Tune-sklearn provides additional benefits if specifying a scheduler with an estimator that supports early stopping. The list of estimators that can be supported from scikit-learn can be found in scikit-learn's documentation at section 8.1.1.3.

If the estimator does not support partial_fit, a warning will be shown saying early stopping cannot be done and it will simply run the cross-validation on Ray's parallel back-end.

Installation

Dependencies

  • numpy (>=1.16)
  • ray
  • scikit-learn (>=0.23)

User Installation

pip install tune-sklearn ray[tune]

Examples

TuneGridSearchCV

To start out, it’s as easy as changing our import statement to get Tune’s grid search cross validation interface, and the rest is almost identical!

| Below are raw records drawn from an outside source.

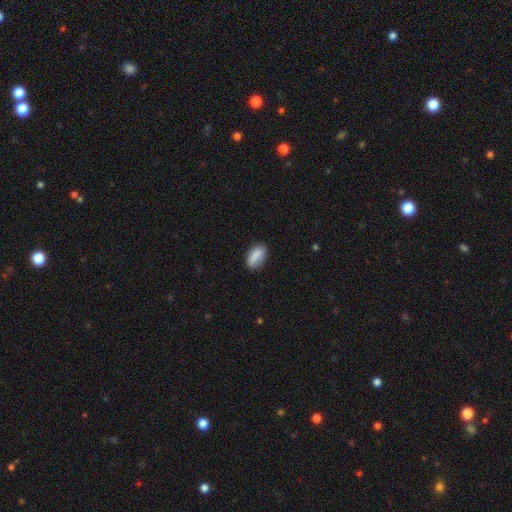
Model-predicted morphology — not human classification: smooth_or_featured: smooth (p=0.85) [alt: featured or disk p=0.08]
how_rounded: in between (p=0.89) [alt: cigar-shaped p=0.06]
merging: none (p=0.79) [alt: minor disturbance p=0.17]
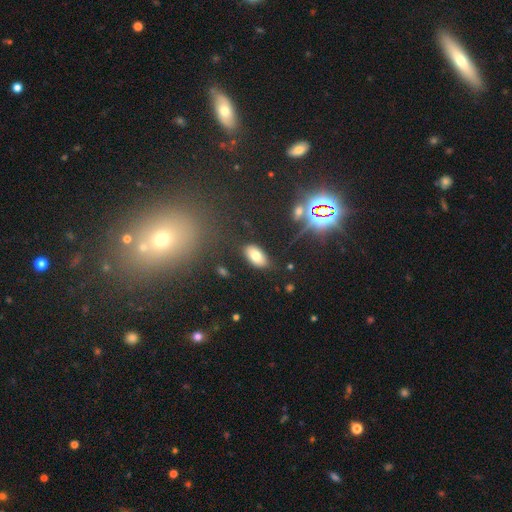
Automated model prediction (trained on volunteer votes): Overall: smooth (76%). How rounded: in between (94%). Merging: none (84%).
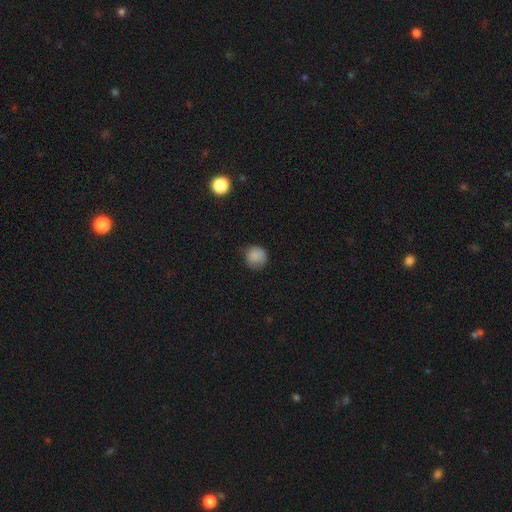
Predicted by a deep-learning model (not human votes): smooth 86%, star or artifact 10%, featured or disk 5%. Down the decision tree: how rounded — round (90%); merging — none (72%).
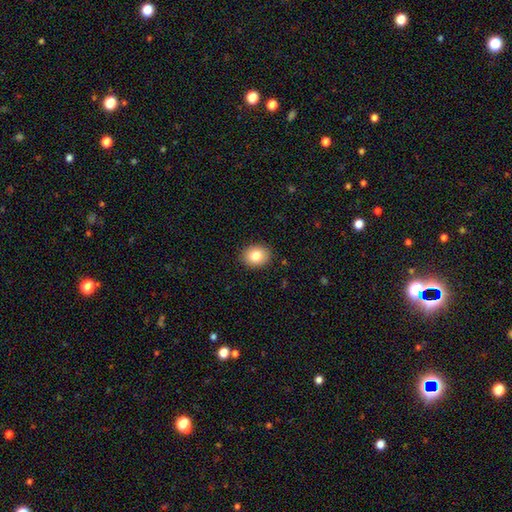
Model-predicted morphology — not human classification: Smooth or featured? smooth (82%)
How rounded? round (52%)
Merging? none (90%)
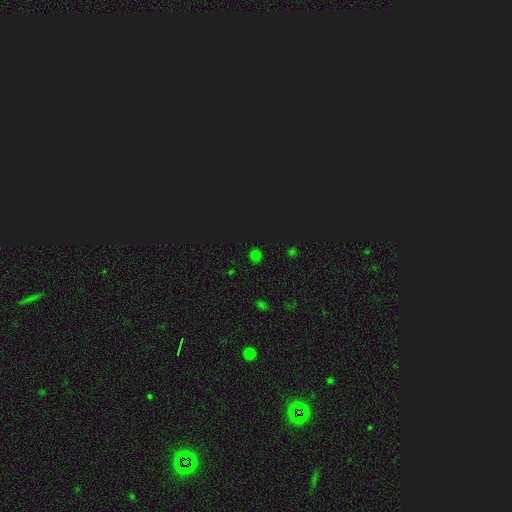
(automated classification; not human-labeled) smooth_or_featured: smooth (p=0.67) [alt: star or artifact p=0.29]
how_rounded: round (p=0.88) [alt: in between p=0.11]
merging: none (p=0.90) [alt: minor disturbance p=0.07]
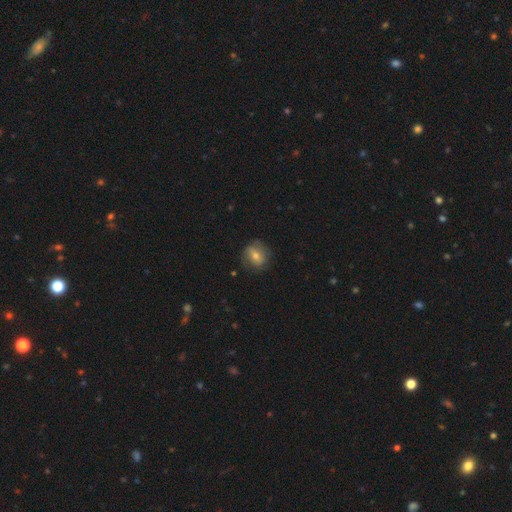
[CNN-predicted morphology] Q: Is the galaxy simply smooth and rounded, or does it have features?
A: smooth — 54%.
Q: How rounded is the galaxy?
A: round — 71%.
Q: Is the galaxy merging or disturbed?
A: none — 75%.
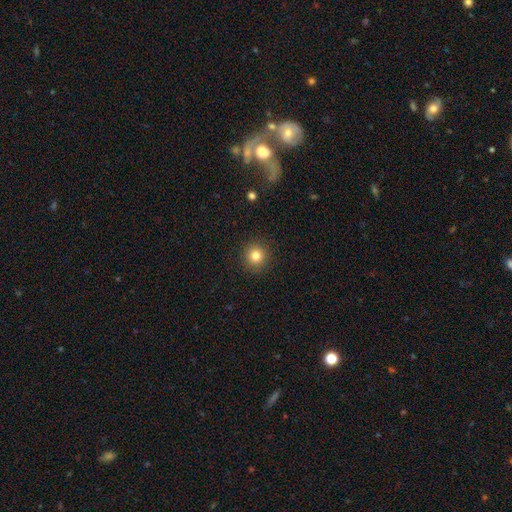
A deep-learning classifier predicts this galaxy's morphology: Q: Smooth or featured?
A: smooth (82%); runner-up: star or artifact (12%)
Q: How rounded?
A: round (94%); runner-up: in between (5%)
Q: Merging?
A: none (91%); runner-up: minor disturbance (6%)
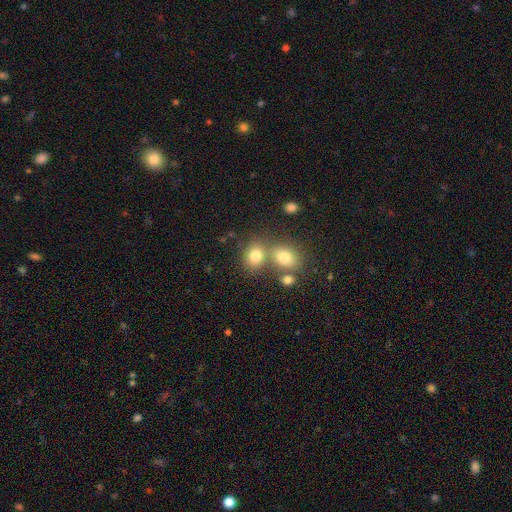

# from sklearn.model_selection import GridSearchCV
from tune_sklearn import TuneGridSearchCV

# Other imports
import numpy as np
from sklearn.datasets import make_classification
from sklearn.model_selection import train_test_split
from sklearn.linear_model import SGDClassifier

# Set training and validation sets
X, y = make_classification(n_samples=11000, n_features=1000, n_informative=50, n_redundant=0, n_classes=10, class_sep=2.5)
X_train, X_test, y_train, y_test = train_test_split(X, y, test_size=1000)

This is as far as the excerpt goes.